Needless to say, this did not go well with Rabbi Arusi, whose community lies a few miles down the same major thoroughfare, Yitzhak Sadeh Street, where the building of ill repute stands. In a class he gave on Wednesday at the Natzach Israel yeshiva, which was recorded by Srugim, Rabbi Arusi accused Judge Hermelin of turning the entire state of Israel into “one big brothel.”
Rabbi Arusi, who is one of the top experts on integrating Jewish Law into Israeli State Law, criticized “a certain judge who permitted women to establish for themselves a house of ill repute and permitted men to acquire prostitution services. And that judge has declared that a woman’s possession of her own body is autonomous and the state may not interfere with her life and if this is what she desires — then if she opens a brothel by herself or with her friends it does not constitute an illegal act and she mustn’t be harassed. Likewise the customer is autonomous and if he desires prostitution services there’s no reason to prevent him from receiving them.”
As far as Rabbi Arusi is concerned, the Hermelin ruling might be that gulping sound at the end of the slippery slope of social and spiritual corruption that have engulfed Israel for decades. “He has brought us to the very state about which the prophet Isaiah screamed: ‘See how the faithful city has become a prostitute! She once was full of justice; righteousness used to dwell in her — but now murderers!’ (Isaiah 1:21). The prophet didn’t refer only to prostitutes, of course. Corruption in government and in the judiciary is also considered prostitution.”
“Judaism is about the sanctity of life,” Rabbi Arusi insisted, explaining, “It means that man is not an animal, but a man, created in the image of God and behaving in this manner. He says yes to having a sex life, but in the framework of holiness and values, not promiscuity and licentiousness.”

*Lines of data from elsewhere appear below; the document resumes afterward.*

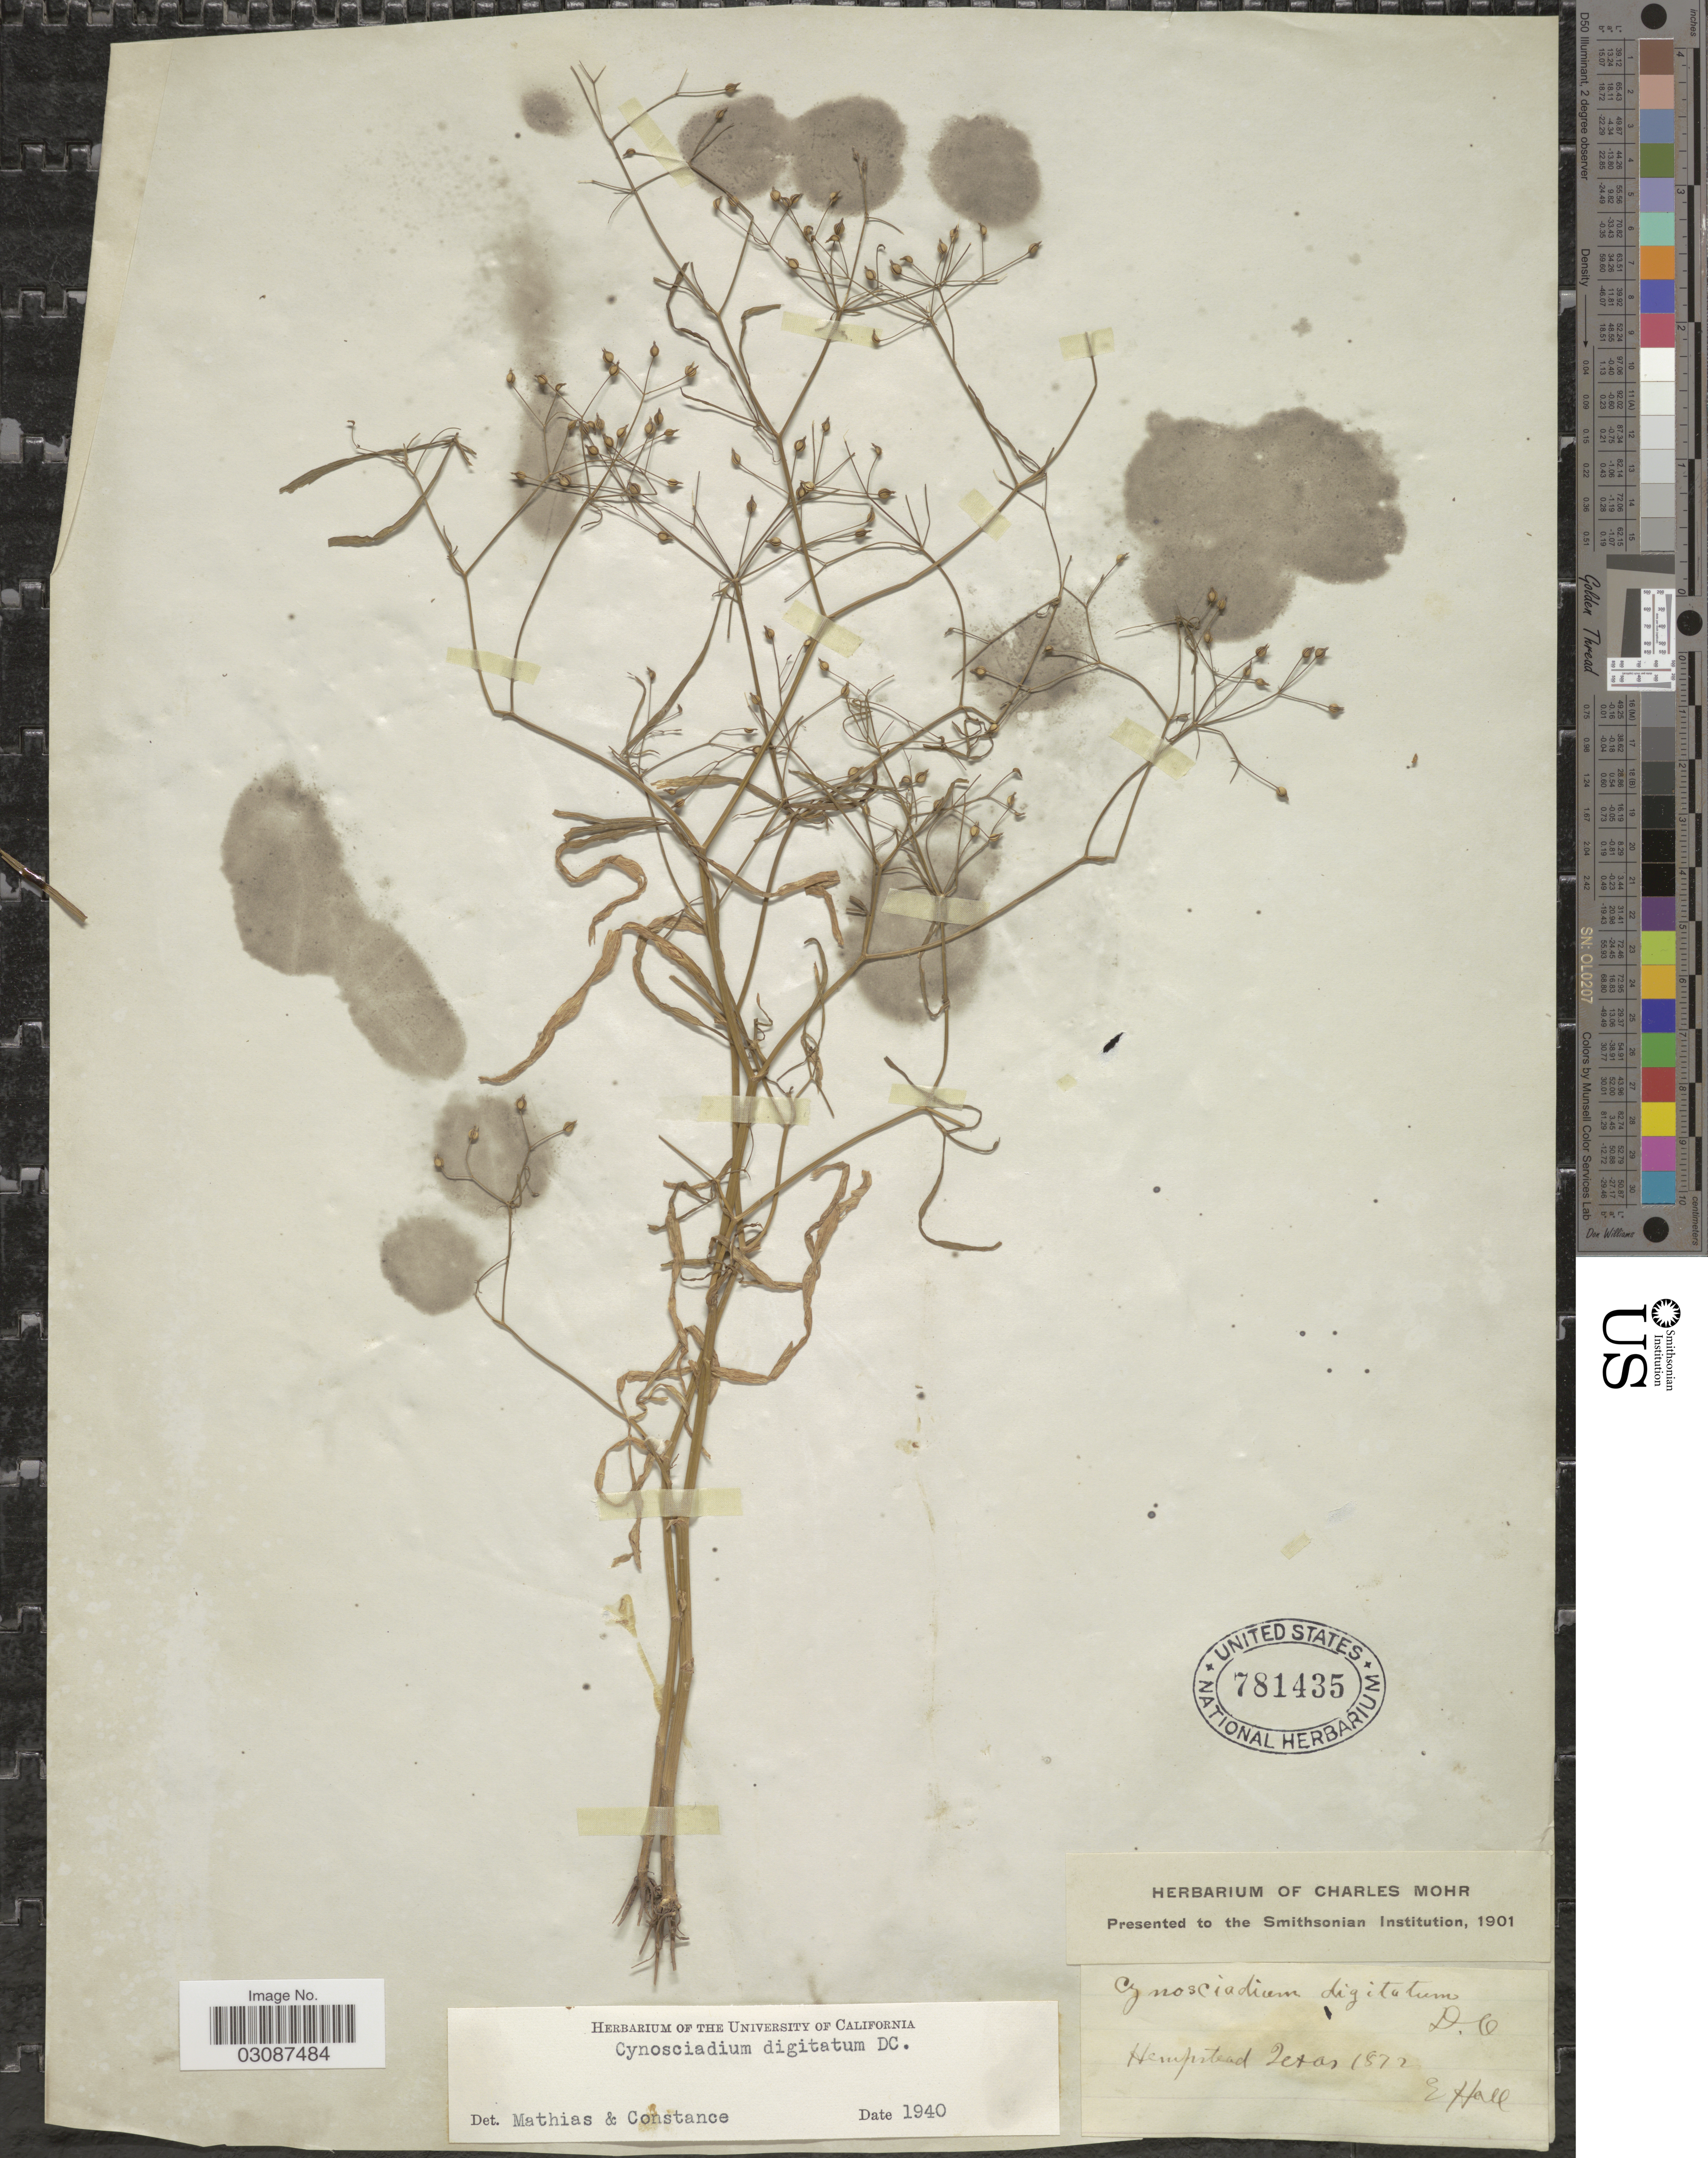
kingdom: Plantae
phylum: Tracheophyta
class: Magnoliopsida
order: Apiales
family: Apiaceae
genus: Cynosciadium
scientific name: Cynosciadium digitatum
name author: DC.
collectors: E. Hall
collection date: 1872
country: United States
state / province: Texas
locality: Hempstead.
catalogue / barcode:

It should be noted that the judge’s revolutionary ruling was inspired by the state prosecutor, who was attempting to expose the sex workers as liars, proving undeniably that the sex work in the building on Yitzhak Sadeh Street was actually run in an orderly fashion, in a manner befitting a permanent business. Soon enough, the judge began to wonder what purpose would be served by shutting down this well-organized facility of ill repute and dumping the women back on the street.
Of course, the downside is, as Rabbi Arusi said, not only accepting openly that one of the things Jews in the Jewish State are allowed to do is use sex workers, but that most Jews today don’t thing this is outrageous.